Objectives: To identify risk factors for developing community-acquired pneumonia (CAP) in seniors.
Design: Nested case-control study.
Setting: Group Health, a health maintenance organization in Washington state.
Participants: One thousand one hundred seventy-three immunocompetent seniors with CAP and 2,346 age- and sex-matched controls, sampled during influenza seasons and pre-influenza periods of 2000/01 and 2002/03. CAP cases were presumptively identified according to diagnosis codes assigned to outpatient and inpatient encounters and validated according to review of chest radiograph reports or medical records.
Measurements: Medical records were used to assess body mass, the presence and severity of cardiopulmonary and other chronic diseases, and the presence of functional or cognitive impairments. Use of prescription medications and inpatient, outpatient, and home medical services were identified from administrative databases.

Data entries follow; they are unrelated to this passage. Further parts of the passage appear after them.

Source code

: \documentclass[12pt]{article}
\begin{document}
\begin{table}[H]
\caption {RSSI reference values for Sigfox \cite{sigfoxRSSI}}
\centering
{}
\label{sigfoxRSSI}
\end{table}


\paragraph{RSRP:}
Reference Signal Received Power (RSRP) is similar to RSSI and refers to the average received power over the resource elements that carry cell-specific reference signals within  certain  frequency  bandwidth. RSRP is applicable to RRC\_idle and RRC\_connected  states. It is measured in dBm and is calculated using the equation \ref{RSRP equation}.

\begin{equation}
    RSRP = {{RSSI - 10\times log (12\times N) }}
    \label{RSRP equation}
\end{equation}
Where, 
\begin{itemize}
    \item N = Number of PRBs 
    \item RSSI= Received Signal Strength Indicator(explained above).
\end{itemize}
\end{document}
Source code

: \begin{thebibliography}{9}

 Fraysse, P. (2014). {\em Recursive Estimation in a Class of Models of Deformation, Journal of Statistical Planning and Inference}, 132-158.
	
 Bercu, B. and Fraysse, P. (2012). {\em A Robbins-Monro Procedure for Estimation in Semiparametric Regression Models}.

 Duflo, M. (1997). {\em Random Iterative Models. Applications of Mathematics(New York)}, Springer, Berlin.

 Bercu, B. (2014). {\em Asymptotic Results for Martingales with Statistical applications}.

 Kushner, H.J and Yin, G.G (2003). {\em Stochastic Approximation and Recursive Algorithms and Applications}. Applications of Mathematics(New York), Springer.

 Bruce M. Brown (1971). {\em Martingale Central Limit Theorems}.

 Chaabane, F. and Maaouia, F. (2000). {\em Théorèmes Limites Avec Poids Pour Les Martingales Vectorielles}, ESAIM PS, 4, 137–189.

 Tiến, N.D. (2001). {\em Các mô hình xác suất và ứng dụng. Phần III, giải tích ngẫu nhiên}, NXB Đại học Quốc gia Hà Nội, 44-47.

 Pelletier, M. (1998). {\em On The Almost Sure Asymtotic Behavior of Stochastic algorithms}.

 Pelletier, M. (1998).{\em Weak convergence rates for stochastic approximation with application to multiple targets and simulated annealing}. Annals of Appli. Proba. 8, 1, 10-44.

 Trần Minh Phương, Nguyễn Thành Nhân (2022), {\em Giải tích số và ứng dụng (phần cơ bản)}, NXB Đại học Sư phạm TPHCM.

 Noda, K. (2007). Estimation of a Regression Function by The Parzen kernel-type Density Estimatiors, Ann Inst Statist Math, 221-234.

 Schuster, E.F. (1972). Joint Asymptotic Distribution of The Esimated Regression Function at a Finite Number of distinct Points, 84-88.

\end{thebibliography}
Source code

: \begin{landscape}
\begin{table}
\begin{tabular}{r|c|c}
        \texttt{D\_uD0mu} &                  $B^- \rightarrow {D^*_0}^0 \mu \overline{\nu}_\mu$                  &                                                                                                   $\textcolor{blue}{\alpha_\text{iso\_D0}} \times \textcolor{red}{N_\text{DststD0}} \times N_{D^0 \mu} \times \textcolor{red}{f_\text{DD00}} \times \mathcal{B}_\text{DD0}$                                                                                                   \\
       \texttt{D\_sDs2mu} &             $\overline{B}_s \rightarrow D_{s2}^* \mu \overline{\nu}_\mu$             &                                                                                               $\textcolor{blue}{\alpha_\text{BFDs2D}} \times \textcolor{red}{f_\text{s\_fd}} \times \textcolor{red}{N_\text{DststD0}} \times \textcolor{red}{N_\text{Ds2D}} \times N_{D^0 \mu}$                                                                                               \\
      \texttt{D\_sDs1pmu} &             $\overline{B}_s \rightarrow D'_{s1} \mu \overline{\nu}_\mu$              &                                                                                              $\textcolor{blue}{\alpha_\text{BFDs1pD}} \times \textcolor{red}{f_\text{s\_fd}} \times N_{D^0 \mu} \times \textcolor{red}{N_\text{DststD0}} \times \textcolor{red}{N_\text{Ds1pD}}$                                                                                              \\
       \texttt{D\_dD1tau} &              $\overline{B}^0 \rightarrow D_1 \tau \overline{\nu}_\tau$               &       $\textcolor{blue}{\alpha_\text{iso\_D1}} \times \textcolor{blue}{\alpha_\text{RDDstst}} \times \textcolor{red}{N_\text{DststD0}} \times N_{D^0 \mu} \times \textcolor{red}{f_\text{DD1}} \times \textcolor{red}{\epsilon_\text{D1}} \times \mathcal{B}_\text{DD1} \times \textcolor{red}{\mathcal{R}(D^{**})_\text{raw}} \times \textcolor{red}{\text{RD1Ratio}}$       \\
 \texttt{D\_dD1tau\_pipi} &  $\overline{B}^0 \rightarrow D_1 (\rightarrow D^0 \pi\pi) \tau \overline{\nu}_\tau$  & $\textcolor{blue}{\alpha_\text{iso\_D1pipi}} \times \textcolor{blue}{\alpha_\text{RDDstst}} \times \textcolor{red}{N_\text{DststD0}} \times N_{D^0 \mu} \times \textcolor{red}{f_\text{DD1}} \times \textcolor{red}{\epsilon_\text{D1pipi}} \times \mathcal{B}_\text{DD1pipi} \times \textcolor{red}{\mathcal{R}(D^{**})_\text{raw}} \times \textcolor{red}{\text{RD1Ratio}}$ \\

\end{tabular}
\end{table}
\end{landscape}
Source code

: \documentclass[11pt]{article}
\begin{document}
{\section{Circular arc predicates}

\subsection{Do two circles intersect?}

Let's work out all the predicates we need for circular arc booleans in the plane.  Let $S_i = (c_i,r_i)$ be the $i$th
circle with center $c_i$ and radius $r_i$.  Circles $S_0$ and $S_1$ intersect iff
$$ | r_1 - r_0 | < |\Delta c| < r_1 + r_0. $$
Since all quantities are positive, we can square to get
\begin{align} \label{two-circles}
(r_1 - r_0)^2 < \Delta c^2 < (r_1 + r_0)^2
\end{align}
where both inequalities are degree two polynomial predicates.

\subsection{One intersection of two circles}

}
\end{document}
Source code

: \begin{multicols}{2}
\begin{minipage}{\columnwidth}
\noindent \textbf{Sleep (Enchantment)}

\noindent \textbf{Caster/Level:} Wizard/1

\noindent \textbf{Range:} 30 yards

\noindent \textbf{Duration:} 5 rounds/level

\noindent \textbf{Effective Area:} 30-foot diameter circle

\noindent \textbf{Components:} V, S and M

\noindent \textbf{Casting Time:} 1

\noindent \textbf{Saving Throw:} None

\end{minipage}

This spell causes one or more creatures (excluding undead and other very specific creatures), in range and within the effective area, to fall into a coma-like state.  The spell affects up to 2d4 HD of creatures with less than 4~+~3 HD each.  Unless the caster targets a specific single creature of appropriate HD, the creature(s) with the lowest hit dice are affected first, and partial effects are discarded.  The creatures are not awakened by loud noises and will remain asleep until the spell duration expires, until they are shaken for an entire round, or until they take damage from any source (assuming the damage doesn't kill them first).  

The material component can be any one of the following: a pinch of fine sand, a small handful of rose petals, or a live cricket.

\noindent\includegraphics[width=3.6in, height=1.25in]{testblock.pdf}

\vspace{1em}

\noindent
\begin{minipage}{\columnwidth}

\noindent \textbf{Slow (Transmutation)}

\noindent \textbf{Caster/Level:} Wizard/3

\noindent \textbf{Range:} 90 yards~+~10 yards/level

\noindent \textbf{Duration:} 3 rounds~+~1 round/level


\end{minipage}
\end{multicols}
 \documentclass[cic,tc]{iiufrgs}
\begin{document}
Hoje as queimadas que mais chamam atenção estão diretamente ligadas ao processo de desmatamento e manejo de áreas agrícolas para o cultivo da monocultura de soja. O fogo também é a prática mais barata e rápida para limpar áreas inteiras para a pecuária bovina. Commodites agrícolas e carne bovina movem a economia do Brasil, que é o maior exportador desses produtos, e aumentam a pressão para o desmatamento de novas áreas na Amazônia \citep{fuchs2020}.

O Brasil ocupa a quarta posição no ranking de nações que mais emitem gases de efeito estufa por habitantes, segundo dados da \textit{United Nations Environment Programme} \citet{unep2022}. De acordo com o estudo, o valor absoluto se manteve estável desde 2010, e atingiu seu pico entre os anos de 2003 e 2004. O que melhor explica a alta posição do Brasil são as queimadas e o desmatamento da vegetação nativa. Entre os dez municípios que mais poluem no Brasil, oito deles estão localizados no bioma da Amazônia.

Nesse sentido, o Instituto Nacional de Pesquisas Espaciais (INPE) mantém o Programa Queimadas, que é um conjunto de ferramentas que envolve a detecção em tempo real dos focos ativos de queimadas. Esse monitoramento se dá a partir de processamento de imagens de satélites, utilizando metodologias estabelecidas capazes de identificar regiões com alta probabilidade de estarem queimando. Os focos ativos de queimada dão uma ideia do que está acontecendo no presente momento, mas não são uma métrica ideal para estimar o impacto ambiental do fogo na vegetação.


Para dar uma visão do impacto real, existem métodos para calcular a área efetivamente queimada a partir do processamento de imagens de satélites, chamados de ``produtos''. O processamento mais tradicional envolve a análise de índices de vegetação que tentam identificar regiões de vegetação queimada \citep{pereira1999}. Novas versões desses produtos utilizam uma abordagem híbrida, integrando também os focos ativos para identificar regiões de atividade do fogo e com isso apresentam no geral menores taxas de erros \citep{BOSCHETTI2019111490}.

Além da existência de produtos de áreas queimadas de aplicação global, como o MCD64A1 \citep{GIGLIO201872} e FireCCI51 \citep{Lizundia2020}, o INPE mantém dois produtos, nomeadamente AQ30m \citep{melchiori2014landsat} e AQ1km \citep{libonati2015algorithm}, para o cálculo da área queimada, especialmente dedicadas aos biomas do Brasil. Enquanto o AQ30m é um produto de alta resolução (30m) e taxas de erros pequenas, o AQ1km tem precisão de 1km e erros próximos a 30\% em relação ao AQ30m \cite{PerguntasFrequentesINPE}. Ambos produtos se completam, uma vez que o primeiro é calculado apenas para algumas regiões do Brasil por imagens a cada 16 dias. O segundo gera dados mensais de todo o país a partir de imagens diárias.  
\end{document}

Results: Independent predictors of CAP include the presence and severity of cardiopulmonary disease, low weight and recent weight loss, and poor functional status; 42.0% of pneumonia cases can be attributed to underlying cardiopulmonary disease.
Conclusion: Seniors with cardiopulmonary disease, poor functional status, low weight, or recent weight loss have a greater risk of developing CAP. Preventative efforts should be targeted toward these individuals.